Keine Sorge wegen der sensiblen Daten: Alles, was ihr eingebt, bleibt ausschließlich in eurem Browser – also auf eurem eigenen Gerät. Nichts wird an uns oder ins Web übertragen, nichts in eine Cloud oder Ähnliches geladen. Die Dokumente werden direkt bei euch erstellt. Mehr dazu in der Datenschutzerklärung.

So nutzt ihr den Off-Label-Antrag Schritt für Schritt
Geht auf mecfs-paperwork.de und wählt in der Rubrik „Krankenkasse“ den Bereich Off-Label-Antrag aus. Wählt das Medikament und eure Diagnose, gebt eure persönlichen Daten ein und ladet am Ende das komplette Dokumentenpaket entweder als editierbares Word-Dokument oder als PDF herunter.

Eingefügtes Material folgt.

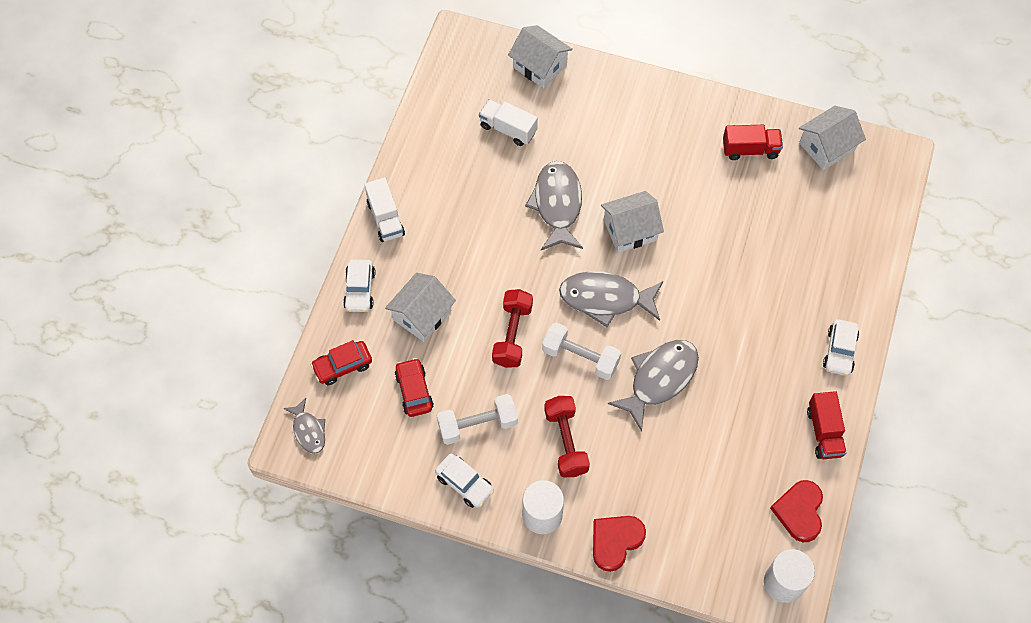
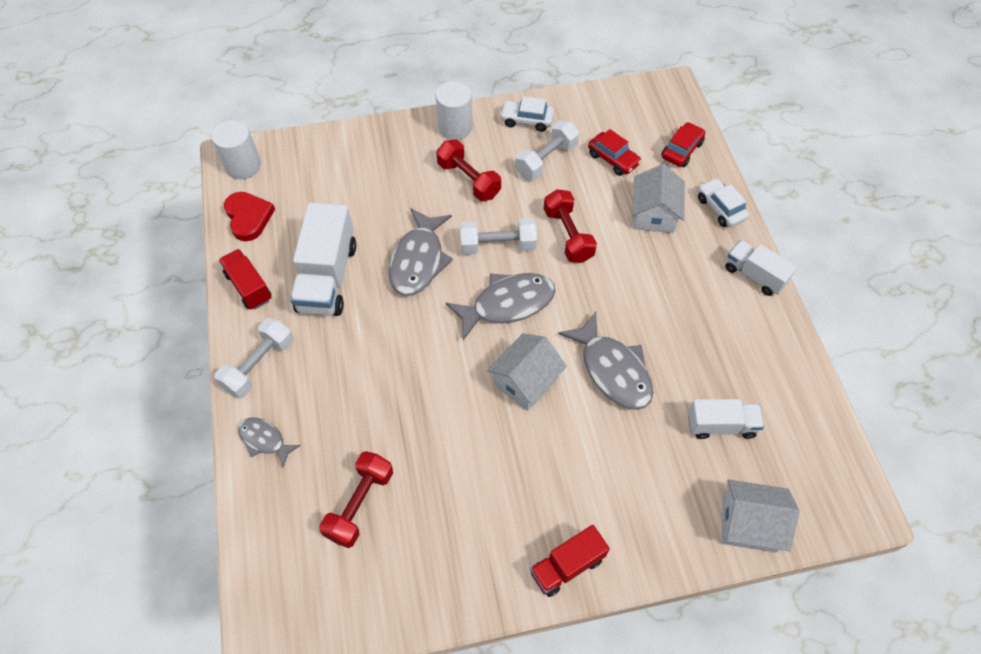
camera: 150 degrees right, 5 degrees down
(308, 430) = (666, 101): grey fish -> grey fish (264, 440)
(615, 541) = (389, 135): red heart -> none
(749, 405) = (327, 277): none -> white truck
(750, 149) = (450, 547): red truck -> red truck (567, 566)
(801, 206) = (360, 504): none -> red dumbbell
(826, 147) = (360, 603): white house -> none
(839, 351) = (259, 365): white car -> white dumbbell

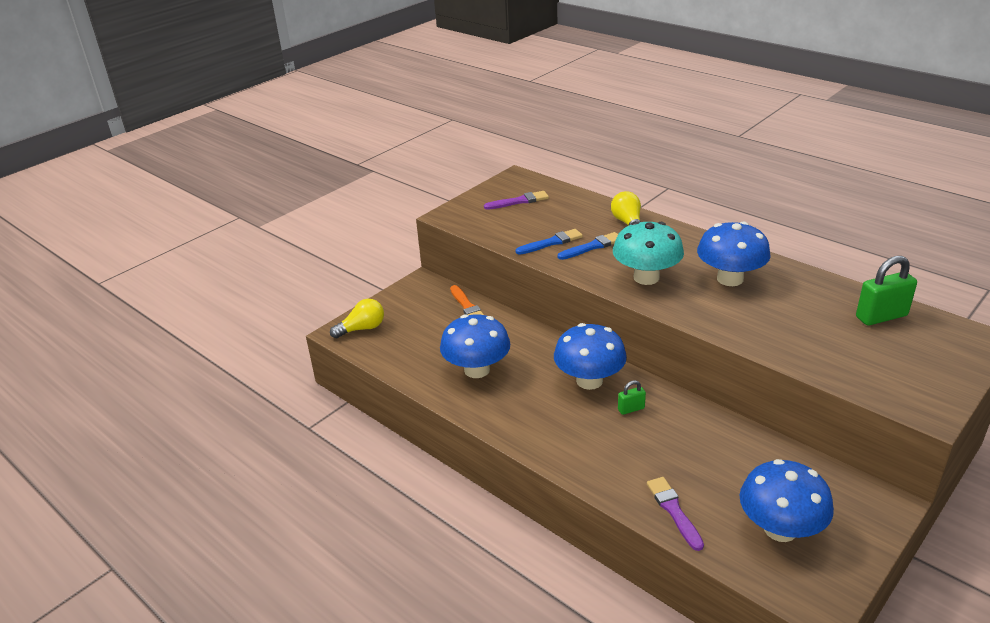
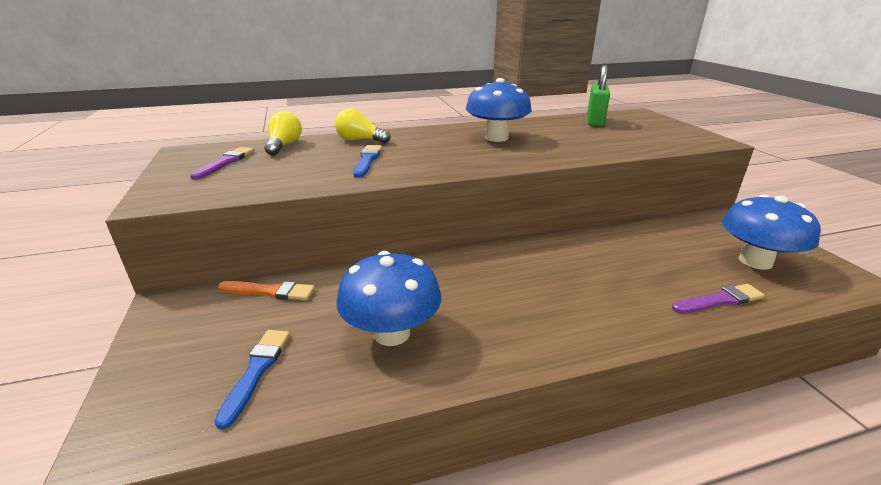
camera: 60 degrees left, 5 degrees down
(362, 328) = (151, 409): yellow light bulb -> yellow light bulb (284, 146)
(551, 242) = (326, 172): blue brush -> blue brush (256, 371)
(589, 381) = (492, 269): blue mushroom -> none
(631, 409) = (555, 265): green padlock -> none
(646, 277) = (451, 158): turquoise mushroom -> none
(673, 511) = (719, 300): purple brush -> purple brush turned 150 degrees clockwise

💡 Hinweis: Browser-Cache leeren
Wenn ihr auf mecfs-paperwork.de nur den Briefgenerator seht und die neuen Angebote nicht erscheinen, liegt das am Browser-Cache. Bitte löscht den Cache eures Browsers und drückt dann die Tastenkombination ALT + F5, um die Seite vollständig neu zu laden. Danach sollten alle aktuellen Angebote sichtbar sein. Wir arbeiten an diesem Problem.
Jeder Antrag zählt
Selbst wenn eure Kasse den Antrag zunächst ablehnt, ist ein gut gestellter schriftlicher Antrag keine verlorene Zeit. Ihr schafft damit eine Dokumentation, setzt Fristen (die Kasse muss innerhalb von 3 Wochen entscheiden), und habt die Grundlage für einen Widerspruch.
Und die Erfolgsaussichten sind nicht schlecht: Es gibt inzwischen Gerichtsentscheidungen, die § 2 Abs. 1a SGB V im Kontext von ME/CFS angewandt haben. Das LSG Niedersachsen-Bremen hat im Eilverfahren (L 4 KR 373/22 B ER) zugunsten einer ME/CFS-Betroffenen entschieden. Die Rechtslage entwickelt sich.
Jeder Antrag zählt für uns als Community.
Kein Ersatz für ärztliche Begleitung
Wie immer und trotzdem ganz wichtig: Die generierten Dokumente sind Vorlagen. Den Antrag stellt ihr gemeinsam mit eurem Arzt. Das Tool erstellt die Struktur – eure Praxis füllt die medizinische Substanz, prüft die Angaben und unterschreibt die Stellungnahme. Das Arztanschreiben hilft euch dabei, das Gespräch vorzubereiten und der Praxis zu zeigen, was konkret gebraucht wird.
Wir wünschen euch viel Erfolg beim Antrag und würden uns über euer Feedback per Mail an info@mecfs-paperwork.de freuen.
Jetzt ausprobieren
Der Off-Label-Antrag – und alle anderen Vorlagen – sind kostenlos, ohne Registrierung und direkt nutzbar.
Rechtlicher Hinweis: Dieser Artikel und die Inhalte von mecfs-paperwork.de ersetzen keine Rechts- oder Medizinberatung. Die generierten Dokumente sind Vorlagen, die mit einer Ärztin oder einem Arzt abgestimmt werden müssen. Bei medizinischen Fragen wendet euch bitte an Fachpersonal.